By Kosaku Narioka


Nissan Motor projected a double-digit percentage decline in net profit for the new fiscal year, citing heightened competition and high inflation, after it posted lower quarterly earnings.

The Japanese carmaker said Thursday that net profit fell 5.2% from a year earlier to 101.3 billion yen ($651.3 million) for the three months ended March. That beat the estimate of Y70.69 billion in a poll of analysts by data provider FactSet.

While fourth-quarter revenue increased 13% to Y3.514 trillion, thanks to sales growth worldwide, higher production and logistics costs weighed on the bottom line.

For the year that began in April, Nissan projected global sales to rise 7.5% to 3.7 million units, led by North America and Europe.
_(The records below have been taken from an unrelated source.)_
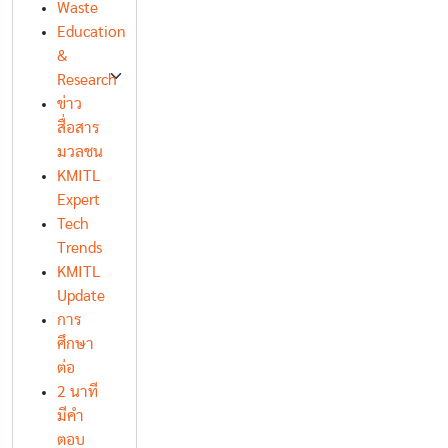
Waste
Education
&
Research
ข่าว
สื่อสาร
มวลชน
KMITL
Expert
Tech
Trends
KMITL
Update
การ
ศึกษา
ต่อ
2 นาที
มีคำ
ตอบ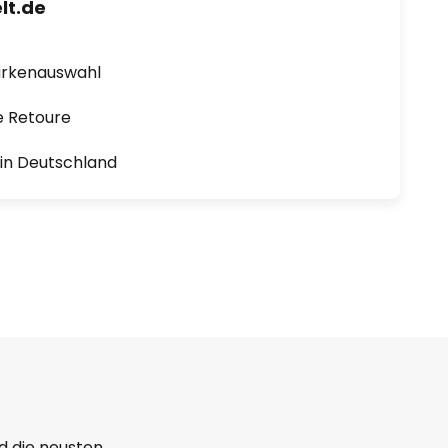
lt.de
arkenauswahl
e Retoure
1 in Deutschland
d die neusten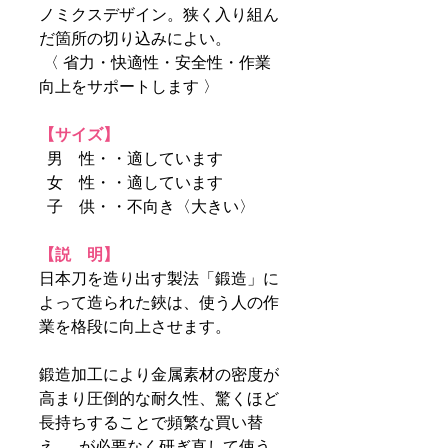
ノミクスデザイン
。狭く入り組ん
だ箇所の切り込みによい。
〈 省力・快適性・安全性・作業
向上をサポートします 〉
【サイズ】
男 性・・適しています
女 性・・適しています
子 供・・不向き〈大きい〉
【説 明】
日本刀を造り出す製法「鍛造」に
よって造られた鋏は、使う人の作
業を格段に向上させます。
鍛造加工により金属素材の密度が
高まり圧倒的な耐久性、驚くほど
長持ちすることで頻繁な買い替
え が必要なく研ぎ直して使う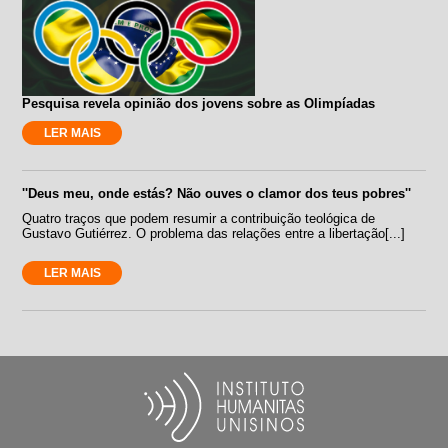
Pesquisa revela opinião dos jovens sobre as Olimpíadas
LER MAIS
''Deus meu, onde estás? Não ouves o clamor dos teus pobres''
Quatro traços que podem resumir a contribuição teológica de
Gustavo Gutiérrez. O problema das relações entre a libertação[...]
LER MAIS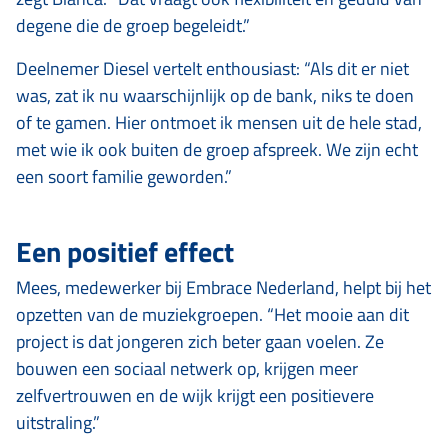
degene die de groep begeleidt.”
Deelnemer Diesel vertelt enthousiast: “Als dit er niet
was, zat ik nu waarschijnlijk op de bank, niks te doen
of te gamen. Hier ontmoet ik mensen uit de hele stad,
met wie ik ook buiten de groep afspreek. We zijn echt
een soort familie geworden.”
Een positief effect
Mees, medewerker bij Embrace Nederland, helpt bij het
opzetten van de muziekgroepen. “Het mooie aan dit
project is dat jongeren zich beter gaan voelen. Ze
bouwen een sociaal netwerk op, krijgen meer
zelfvertrouwen en de wijk krijgt een positievere
uitstraling.”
It forecast revenue to increase 7.2% to Y13.600 trillion but net profit to drop 11% to Y380.00 billion.

The automaker expects sales in China to rise 0.8% to 800,000 units this fiscal year, after a 24% decline the previous year amid intensified competition and consumers' shift away from conventional gas-powered vehicles.

In March, Nissan said it intended to start selling 30 new models, including 16 electrified models, as part of efforts to accelerate its transition to electric vehicles and boost total car sales by 1 million units within three years.

The company has been reshaping its global strategy following the restructuring of its alliance with Renault and Mitsubishi Motors announced in February last year. Nissan and Honda Motor said in March that they would study ways to collaborate on EVs, their core parts and software.